Over the years I’ve gotten occasional feedback that the Hump Day Reading List is too long. More than one person has emailed me to the effect that their time is limited, and that they’d like me to identify the most important information for them.
I’ve been getting more of those emails lately, which tells me people really do need help “de-cluttering” their weekly reading. So, I’m going to be like Marie Kondo and experiment with tidying up the Hump Day Reading List — starting today!
The more focused Hump Day Reading List will feature the three best articles I’ve seen this week — the articles I think are most worth your time to read.
Why three? That’s because I’m concerned with, and write about, three separate yet interrelated areas of self protection:
- Personal defense: the tools and techniques to respond when you’re attacked
- Personal security: safeguarding your well-being from threats of all kinds
- Personal preparedness: being equipped to survive a wide range of life-altering events
For each of those topics, I’ll pick the one article that I think is the most valuable this week. Sometimes the lessons will be profound, and sometimes they’ll be subtle. They’ll always, however, be important to your life and well-being!

**What you need to do:**
[a] Condense the paragraph of the reading list announcement that begins "For each of those topics" into two shorter sentences that keep its main facts.
[b] Translate this sentence from the reading list announcement into Spanish: "The more focused Hump Day Reading List will feature the three best articles I’ve seen this week — the articles I think are most worth your time to read."
[c] Does each statement agree with the reading list announcement? Answer yes or no for each and quote the deciding words. (i) Some readers have said the list is too long. (ii) The revised list will feature five articles each week. (iii) Personal security is described as the tools and techniques to respond when attacked.

**Supplied data:**
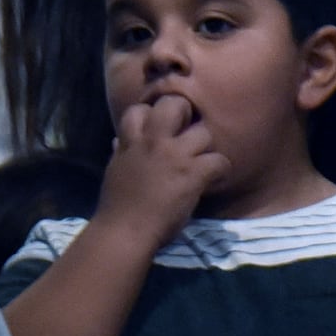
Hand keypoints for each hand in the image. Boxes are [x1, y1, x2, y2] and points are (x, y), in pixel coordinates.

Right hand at [98, 91, 225, 240]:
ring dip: (205, 148)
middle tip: (187, 134)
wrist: (125, 231)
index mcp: (131, 140)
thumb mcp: (115, 169)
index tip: (158, 128)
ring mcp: (175, 155)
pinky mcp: (193, 173)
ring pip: (204, 133)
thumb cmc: (116, 205)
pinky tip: (212, 180)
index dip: (152, 115)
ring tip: (202, 163)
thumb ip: (122, 151)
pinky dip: (220, 171)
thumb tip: (118, 141)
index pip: (141, 108)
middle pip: (176, 104)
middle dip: (186, 114)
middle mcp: (154, 140)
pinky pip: (219, 160)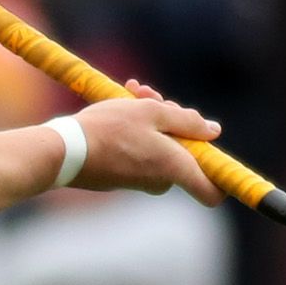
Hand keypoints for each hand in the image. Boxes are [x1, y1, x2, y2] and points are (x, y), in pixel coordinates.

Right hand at [69, 88, 223, 206]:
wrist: (63, 152)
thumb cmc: (109, 129)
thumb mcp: (151, 112)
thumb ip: (187, 121)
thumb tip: (213, 131)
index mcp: (175, 168)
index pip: (213, 192)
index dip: (222, 176)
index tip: (219, 156)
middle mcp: (161, 181)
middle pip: (184, 154)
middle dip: (173, 122)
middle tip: (152, 96)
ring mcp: (141, 181)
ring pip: (160, 147)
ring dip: (151, 120)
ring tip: (131, 93)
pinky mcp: (123, 177)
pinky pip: (140, 153)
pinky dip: (135, 132)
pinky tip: (119, 107)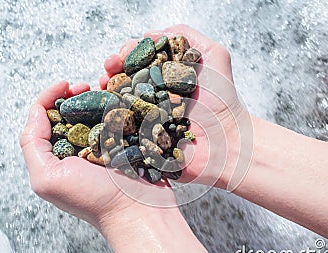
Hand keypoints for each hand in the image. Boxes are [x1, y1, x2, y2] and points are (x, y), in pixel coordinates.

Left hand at [20, 81, 216, 252]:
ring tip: (107, 85)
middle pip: (72, 110)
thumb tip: (37, 111)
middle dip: (77, 93)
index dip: (51, 96)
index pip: (46, 117)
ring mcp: (106, 145)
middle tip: (88, 85)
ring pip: (98, 110)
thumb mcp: (48, 178)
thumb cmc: (94, 199)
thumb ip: (33, 145)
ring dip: (100, 94)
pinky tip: (125, 96)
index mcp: (58, 154)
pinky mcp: (128, 143)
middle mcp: (80, 148)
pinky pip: (122, 117)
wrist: (139, 211)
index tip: (66, 84)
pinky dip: (121, 103)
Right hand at [101, 25, 252, 190]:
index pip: (140, 60)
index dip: (127, 54)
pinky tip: (103, 110)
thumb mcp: (213, 56)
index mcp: (167, 76)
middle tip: (109, 68)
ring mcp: (146, 118)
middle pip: (125, 78)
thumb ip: (186, 36)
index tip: (122, 55)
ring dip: (105, 91)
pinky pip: (120, 129)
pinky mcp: (142, 140)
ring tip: (102, 86)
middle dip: (111, 70)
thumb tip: (149, 34)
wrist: (226, 142)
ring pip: (118, 101)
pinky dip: (107, 119)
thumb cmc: (222, 101)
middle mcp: (155, 95)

**Solution list:**
[a] Each week, one article will be picked for each topic as the most valuable. Its lessons may be profound or subtle, but they will always matter to the reader's life and well-being.

[b] La Hump Day Reading List, más enfocada, presentará los tres mejores artículos que he visto esta semana: los artículos que creo que más merecen tu tiempo de lectura.

[c]
(i) Yes: "I’ve gotten occasional feedback that the Hump Day Reading List is too long."
(ii) No: "will feature the three best articles I’ve seen this week."
(iii) No: "Personal security: safeguarding your well-being from threats of all kinds."